_Objective_
Copy out the lines exactly, beginning at the start of the records and ending with the line that contains "title Team Members [82, 47, 1235, 252]", including that line.

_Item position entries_
· · · · · · ·
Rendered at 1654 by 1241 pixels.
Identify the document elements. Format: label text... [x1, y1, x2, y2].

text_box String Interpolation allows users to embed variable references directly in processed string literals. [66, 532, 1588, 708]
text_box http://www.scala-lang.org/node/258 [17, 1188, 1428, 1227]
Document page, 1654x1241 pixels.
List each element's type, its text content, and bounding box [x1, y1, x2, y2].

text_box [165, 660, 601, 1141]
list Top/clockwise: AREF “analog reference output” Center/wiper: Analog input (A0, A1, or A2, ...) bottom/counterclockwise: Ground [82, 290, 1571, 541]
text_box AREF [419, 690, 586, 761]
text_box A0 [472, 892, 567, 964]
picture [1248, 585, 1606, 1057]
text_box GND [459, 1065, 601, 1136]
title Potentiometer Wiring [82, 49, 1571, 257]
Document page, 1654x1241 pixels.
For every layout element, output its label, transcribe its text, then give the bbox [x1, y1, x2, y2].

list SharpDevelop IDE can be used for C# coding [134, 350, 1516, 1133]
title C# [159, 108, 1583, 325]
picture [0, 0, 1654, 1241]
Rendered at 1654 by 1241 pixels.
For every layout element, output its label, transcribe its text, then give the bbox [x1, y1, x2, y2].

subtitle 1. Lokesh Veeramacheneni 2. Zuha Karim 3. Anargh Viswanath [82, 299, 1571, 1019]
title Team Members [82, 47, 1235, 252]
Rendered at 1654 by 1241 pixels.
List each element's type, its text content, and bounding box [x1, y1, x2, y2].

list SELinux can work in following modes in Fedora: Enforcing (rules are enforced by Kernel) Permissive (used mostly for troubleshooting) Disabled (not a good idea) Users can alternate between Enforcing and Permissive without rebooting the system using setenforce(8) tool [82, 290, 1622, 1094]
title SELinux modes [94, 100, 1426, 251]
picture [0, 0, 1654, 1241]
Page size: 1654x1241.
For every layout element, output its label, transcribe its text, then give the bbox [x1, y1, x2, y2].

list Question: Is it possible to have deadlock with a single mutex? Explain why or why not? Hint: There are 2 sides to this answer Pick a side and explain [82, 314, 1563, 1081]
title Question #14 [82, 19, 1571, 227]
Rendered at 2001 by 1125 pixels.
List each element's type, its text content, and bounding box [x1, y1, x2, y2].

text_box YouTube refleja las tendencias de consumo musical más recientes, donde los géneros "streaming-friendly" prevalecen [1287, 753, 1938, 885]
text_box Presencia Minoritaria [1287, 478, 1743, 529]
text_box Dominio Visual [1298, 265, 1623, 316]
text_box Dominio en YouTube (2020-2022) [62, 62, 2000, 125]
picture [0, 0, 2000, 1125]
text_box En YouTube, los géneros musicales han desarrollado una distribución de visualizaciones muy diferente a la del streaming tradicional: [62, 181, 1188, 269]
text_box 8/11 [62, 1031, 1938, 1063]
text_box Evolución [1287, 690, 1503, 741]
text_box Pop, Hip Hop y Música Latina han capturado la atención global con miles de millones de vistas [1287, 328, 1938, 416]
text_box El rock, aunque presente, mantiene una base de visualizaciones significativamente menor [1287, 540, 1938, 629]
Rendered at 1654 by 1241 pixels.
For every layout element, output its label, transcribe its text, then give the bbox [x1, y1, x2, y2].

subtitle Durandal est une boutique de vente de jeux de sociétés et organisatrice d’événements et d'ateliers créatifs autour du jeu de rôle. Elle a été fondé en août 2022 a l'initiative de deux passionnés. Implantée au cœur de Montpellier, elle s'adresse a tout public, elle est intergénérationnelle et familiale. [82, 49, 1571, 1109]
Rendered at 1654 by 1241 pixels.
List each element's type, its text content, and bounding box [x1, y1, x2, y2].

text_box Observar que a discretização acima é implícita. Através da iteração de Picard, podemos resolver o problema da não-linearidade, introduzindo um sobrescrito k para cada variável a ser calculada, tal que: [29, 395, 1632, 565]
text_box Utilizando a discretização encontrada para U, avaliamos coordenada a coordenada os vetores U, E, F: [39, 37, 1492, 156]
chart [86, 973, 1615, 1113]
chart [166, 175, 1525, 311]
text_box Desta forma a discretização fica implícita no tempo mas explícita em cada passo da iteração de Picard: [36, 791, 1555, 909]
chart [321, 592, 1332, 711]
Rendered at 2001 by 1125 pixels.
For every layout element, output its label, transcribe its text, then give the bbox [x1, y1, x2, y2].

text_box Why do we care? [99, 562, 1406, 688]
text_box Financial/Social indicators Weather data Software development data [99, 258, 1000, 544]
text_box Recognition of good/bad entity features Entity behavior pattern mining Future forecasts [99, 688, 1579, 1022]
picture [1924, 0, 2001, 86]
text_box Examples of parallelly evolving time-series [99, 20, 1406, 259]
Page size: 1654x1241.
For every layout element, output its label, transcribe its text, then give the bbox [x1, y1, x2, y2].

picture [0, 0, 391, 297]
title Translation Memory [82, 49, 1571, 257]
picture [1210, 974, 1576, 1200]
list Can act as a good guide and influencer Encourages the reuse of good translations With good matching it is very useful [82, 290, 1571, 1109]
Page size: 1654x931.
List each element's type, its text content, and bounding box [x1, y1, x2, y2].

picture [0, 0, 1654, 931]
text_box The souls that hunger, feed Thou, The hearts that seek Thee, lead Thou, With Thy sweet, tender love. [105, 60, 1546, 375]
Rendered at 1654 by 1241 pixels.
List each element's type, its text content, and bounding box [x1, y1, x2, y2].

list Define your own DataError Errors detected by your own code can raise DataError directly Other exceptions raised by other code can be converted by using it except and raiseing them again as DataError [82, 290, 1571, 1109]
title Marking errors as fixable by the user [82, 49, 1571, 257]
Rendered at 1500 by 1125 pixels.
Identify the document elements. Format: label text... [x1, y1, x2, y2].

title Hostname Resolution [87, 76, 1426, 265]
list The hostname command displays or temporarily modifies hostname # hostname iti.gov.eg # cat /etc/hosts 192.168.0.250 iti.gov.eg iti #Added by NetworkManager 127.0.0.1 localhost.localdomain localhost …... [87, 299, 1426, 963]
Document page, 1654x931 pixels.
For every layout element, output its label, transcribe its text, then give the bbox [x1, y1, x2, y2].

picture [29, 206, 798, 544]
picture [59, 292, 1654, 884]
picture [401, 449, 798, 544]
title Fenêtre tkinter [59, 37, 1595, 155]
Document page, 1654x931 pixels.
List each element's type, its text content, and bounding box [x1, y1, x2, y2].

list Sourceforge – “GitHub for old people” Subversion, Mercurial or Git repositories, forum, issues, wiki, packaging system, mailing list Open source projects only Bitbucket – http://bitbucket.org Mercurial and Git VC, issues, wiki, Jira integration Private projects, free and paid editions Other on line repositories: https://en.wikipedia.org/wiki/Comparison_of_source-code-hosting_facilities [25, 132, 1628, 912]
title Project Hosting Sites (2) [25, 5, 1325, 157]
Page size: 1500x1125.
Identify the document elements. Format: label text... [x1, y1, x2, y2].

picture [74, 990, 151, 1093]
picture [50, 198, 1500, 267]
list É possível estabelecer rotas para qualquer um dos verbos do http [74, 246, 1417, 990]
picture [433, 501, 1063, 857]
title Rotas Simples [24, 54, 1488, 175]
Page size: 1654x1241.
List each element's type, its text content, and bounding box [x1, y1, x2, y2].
· · · · · · ·
_Expected answer_
Rendered at 1654 by 1241 pixels.
Identify the document elements. Format: label text... [x1, y1, x2, y2].

text_box String Interpolation allows users to embed variable references directly in processed string literals. [66, 532, 1588, 708]
text_box http://www.scala-lang.org/node/258 [17, 1188, 1428, 1227]
Document page, 1654x1241 pixels.
List each element's type, its text content, and bounding box [x1, y1, x2, y2].

text_box [165, 660, 601, 1141]
list Top/clockwise: AREF “analog reference output” Center/wiper: Analog input (A0, A1, or A2, ...) bottom/counterclockwise: Ground [82, 290, 1571, 541]
text_box AREF [419, 690, 586, 761]
text_box A0 [472, 892, 567, 964]
picture [1248, 585, 1606, 1057]
text_box GND [459, 1065, 601, 1136]
title Potentiometer Wiring [82, 49, 1571, 257]
Document page, 1654x1241 pixels.
For every layout element, output its label, transcribe its text, then give the bbox [x1, y1, x2, y2].

list SharpDevelop IDE can be used for C# coding [134, 350, 1516, 1133]
title C# [159, 108, 1583, 325]
picture [0, 0, 1654, 1241]
Rendered at 1654 by 1241 pixels.
For every layout element, output its label, transcribe its text, then give the bbox [x1, y1, x2, y2].

subtitle 1. Lokesh Veeramacheneni 2. Zuha Karim 3. Anargh Viswanath [82, 299, 1571, 1019]
title Team Members [82, 47, 1235, 252]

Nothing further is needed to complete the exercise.